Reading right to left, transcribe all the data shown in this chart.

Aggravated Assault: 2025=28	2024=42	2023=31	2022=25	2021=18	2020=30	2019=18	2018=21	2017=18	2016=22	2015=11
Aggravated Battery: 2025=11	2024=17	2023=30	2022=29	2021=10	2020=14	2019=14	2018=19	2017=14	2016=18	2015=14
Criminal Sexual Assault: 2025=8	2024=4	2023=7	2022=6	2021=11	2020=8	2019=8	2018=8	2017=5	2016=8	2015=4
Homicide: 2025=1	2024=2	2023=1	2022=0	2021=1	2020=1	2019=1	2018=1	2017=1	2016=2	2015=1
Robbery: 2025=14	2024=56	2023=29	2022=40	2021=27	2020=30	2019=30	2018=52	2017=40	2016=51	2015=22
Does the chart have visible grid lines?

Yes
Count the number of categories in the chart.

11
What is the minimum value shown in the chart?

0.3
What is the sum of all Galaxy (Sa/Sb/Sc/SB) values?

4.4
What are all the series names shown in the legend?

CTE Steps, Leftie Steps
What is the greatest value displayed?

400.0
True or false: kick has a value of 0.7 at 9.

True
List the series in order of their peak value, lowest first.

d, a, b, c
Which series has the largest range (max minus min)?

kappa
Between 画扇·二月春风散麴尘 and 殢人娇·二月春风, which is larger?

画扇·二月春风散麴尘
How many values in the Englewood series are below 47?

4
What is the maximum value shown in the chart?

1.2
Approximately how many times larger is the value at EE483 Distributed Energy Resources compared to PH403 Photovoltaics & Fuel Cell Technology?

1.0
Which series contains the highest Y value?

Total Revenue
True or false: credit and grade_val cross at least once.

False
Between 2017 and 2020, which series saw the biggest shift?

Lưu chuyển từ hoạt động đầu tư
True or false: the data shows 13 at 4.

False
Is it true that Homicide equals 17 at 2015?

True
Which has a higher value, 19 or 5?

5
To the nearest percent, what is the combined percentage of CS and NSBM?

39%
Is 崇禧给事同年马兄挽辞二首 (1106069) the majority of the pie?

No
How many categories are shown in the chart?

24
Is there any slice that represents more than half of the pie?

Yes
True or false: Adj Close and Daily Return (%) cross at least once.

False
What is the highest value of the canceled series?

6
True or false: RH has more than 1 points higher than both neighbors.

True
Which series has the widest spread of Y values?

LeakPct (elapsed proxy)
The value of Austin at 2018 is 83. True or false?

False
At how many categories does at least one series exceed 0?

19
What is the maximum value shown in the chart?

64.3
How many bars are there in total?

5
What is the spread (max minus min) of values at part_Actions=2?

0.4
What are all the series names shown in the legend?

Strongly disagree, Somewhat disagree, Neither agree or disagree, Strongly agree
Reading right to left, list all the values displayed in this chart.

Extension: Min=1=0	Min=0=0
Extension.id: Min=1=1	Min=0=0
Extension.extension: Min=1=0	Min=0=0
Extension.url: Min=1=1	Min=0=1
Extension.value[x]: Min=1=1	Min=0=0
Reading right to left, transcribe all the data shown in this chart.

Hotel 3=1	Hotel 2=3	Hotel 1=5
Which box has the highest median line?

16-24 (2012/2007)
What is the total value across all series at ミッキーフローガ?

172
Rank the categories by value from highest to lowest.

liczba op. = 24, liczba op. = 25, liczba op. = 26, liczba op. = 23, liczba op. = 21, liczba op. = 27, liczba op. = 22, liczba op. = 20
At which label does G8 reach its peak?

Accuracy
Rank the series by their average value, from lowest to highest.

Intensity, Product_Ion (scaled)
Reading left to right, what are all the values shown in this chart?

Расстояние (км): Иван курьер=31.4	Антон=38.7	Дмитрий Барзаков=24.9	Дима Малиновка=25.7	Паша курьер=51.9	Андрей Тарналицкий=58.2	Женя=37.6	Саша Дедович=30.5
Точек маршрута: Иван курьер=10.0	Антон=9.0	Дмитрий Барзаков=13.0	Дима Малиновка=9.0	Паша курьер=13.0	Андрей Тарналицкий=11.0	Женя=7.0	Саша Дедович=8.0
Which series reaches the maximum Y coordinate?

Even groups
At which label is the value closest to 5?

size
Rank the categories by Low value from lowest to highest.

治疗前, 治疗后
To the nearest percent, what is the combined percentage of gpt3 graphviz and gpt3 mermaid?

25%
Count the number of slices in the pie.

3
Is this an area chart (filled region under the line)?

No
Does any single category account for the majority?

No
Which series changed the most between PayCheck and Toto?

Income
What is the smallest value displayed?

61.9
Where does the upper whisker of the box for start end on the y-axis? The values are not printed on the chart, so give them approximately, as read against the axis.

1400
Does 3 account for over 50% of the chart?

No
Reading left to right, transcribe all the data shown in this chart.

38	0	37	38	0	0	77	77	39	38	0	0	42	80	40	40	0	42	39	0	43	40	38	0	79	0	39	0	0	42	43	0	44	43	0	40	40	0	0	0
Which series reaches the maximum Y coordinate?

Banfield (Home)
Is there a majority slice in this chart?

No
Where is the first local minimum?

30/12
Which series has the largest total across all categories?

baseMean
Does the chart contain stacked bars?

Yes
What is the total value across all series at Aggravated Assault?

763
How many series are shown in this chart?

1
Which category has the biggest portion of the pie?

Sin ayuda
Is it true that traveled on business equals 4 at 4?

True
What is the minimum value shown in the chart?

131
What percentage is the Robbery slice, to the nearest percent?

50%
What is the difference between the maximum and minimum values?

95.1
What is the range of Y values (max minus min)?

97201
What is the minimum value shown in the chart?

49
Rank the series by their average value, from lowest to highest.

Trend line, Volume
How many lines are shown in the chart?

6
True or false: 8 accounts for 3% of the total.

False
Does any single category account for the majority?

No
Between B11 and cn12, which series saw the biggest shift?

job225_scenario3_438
########################################
Reproduce every one of the entries above word for word, with nothing changed, added, or left out.

Reading right to left, transcribe all the data shown in this chart.

Aggravated Assault: 2025=28	2024=42	2023=31	2022=25	2021=18	2020=30	2019=18	2018=21	2017=18	2016=22	2015=11
Aggravated Battery: 2025=11	2024=17	2023=30	2022=29	2021=10	2020=14	2019=14	2018=19	2017=14	2016=18	2015=14
Criminal Sexual Assault: 2025=8	2024=4	2023=7	2022=6	2021=11	2020=8	2019=8	2018=8	2017=5	2016=8	2015=4
Homicide: 2025=1	2024=2	2023=1	2022=0	2021=1	2020=1	2019=1	2018=1	2017=1	2016=2	2015=1
Robbery: 2025=14	2024=56	2023=29	2022=40	2021=27	2020=30	2019=30	2018=52	2017=40	2016=51	2015=22
Does the chart have visible grid lines?

Yes
Count the number of categories in the chart.

11
What is the minimum value shown in the chart?

0.3
What is the sum of all Galaxy (Sa/Sb/Sc/SB) values?

4.4
What are all the series names shown in the legend?

CTE Steps, Leftie Steps
What is the greatest value displayed?

400.0
True or false: kick has a value of 0.7 at 9.

True
List the series in order of their peak value, lowest first.

d, a, b, c
Which series has the largest range (max minus min)?

kappa
Between 画扇·二月春风散麴尘 and 殢人娇·二月春风, which is larger?

画扇·二月春风散麴尘
How many values in the Englewood series are below 47?

4
What is the maximum value shown in the chart?

1.2
Approximately how many times larger is the value at EE483 Distributed Energy Resources compared to PH403 Photovoltaics & Fuel Cell Technology?

1.0
Which series contains the highest Y value?

Total Revenue
True or false: credit and grade_val cross at least once.

False
Between 2017 and 2020, which series saw the biggest shift?

Lưu chuyển từ hoạt động đầu tư
True or false: the data shows 13 at 4.

False
Is it true that Homicide equals 17 at 2015?

True
Which has a higher value, 19 or 5?

5
To the nearest percent, what is the combined percentage of CS and NSBM?

39%
Is 崇禧给事同年马兄挽辞二首 (1106069) the majority of the pie?

No
How many categories are shown in the chart?

24
Is there any slice that represents more than half of the pie?

Yes
True or false: Adj Close and Daily Return (%) cross at least once.

False
What is the highest value of the canceled series?

6
True or false: RH has more than 1 points higher than both neighbors.

True
Which series has the widest spread of Y values?

LeakPct (elapsed proxy)
The value of Austin at 2018 is 83. True or false?

False
At how many categories does at least one series exceed 0?

19
What is the maximum value shown in the chart?

64.3
How many bars are there in total?

5
What is the spread (max minus min) of values at part_Actions=2?

0.4
What are all the series names shown in the legend?

Strongly disagree, Somewhat disagree, Neither agree or disagree, Strongly agree
Reading right to left, list all the values displayed in this chart.

Extension: Min=1=0	Min=0=0
Extension.id: Min=1=1	Min=0=0
Extension.extension: Min=1=0	Min=0=0
Extension.url: Min=1=1	Min=0=1
Extension.value[x]: Min=1=1	Min=0=0
Reading right to left, transcribe all the data shown in this chart.

Hotel 3=1	Hotel 2=3	Hotel 1=5
Which box has the highest median line?

16-24 (2012/2007)
What is the total value across all series at ミッキーフローガ?

172
Rank the categories by value from highest to lowest.

liczba op. = 24, liczba op. = 25, liczba op. = 26, liczba op. = 23, liczba op. = 21, liczba op. = 27, liczba op. = 22, liczba op. = 20
At which label does G8 reach its peak?

Accuracy
Rank the series by their average value, from lowest to highest.

Intensity, Product_Ion (scaled)
Reading left to right, what are all the values shown in this chart?

Расстояние (км): Иван курьер=31.4	Антон=38.7	Дмитрий Барзаков=24.9	Дима Малиновка=25.7	Паша курьер=51.9	Андрей Тарналицкий=58.2	Женя=37.6	Саша Дедович=30.5
Точек маршрута: Иван курьер=10.0	Антон=9.0	Дмитрий Барзаков=13.0	Дима Малиновка=9.0	Паша курьер=13.0	Андрей Тарналицкий=11.0	Женя=7.0	Саша Дедович=8.0
Which series reaches the maximum Y coordinate?

Even groups
At which label is the value closest to 5?

size
Rank the categories by Low value from lowest to highest.

治疗前, 治疗后
To the nearest percent, what is the combined percentage of gpt3 graphviz and gpt3 mermaid?

25%
Count the number of slices in the pie.

3
Is this an area chart (filled region under the line)?

No
Does any single category account for the majority?

No
Which series changed the most between PayCheck and Toto?

Income
What is the smallest value displayed?

61.9
Where does the upper whisker of the box for start end on the y-axis? The values are not printed on the chart, so give them approximately, as read against the axis.

1400
Does 3 account for over 50% of the chart?

No
Reading left to right, transcribe all the data shown in this chart.

38	0	37	38	0	0	77	77	39	38	0	0	42	80	40	40	0	42	39	0	43	40	38	0	79	0	39	0	0	42	43	0	44	43	0	40	40	0	0	0
Which series reaches the maximum Y coordinate?

Banfield (Home)
Is there a majority slice in this chart?

No
Where is the first local minimum?

30/12
Which series has the largest total across all categories?

baseMean
Does the chart contain stacked bars?

Yes
What is the total value across all series at Aggravated Assault?

763
How many series are shown in this chart?

1
Which category has the biggest portion of the pie?

Sin ayuda
Is it true that traveled on business equals 4 at 4?

True
What is the minimum value shown in the chart?

131
What percentage is the Robbery slice, to the nearest percent?

50%
What is the difference between the maximum and minimum values?

95.1
What is the range of Y values (max minus min)?

97201
What is the minimum value shown in the chart?

49
Rank the series by their average value, from lowest to highest.

Trend line, Volume
How many lines are shown in the chart?

6
True or false: 8 accounts for 3% of the total.

False
Does any single category account for the majority?

No
Between B11 and cn12, which series saw the biggest shift?

job225_scenario3_438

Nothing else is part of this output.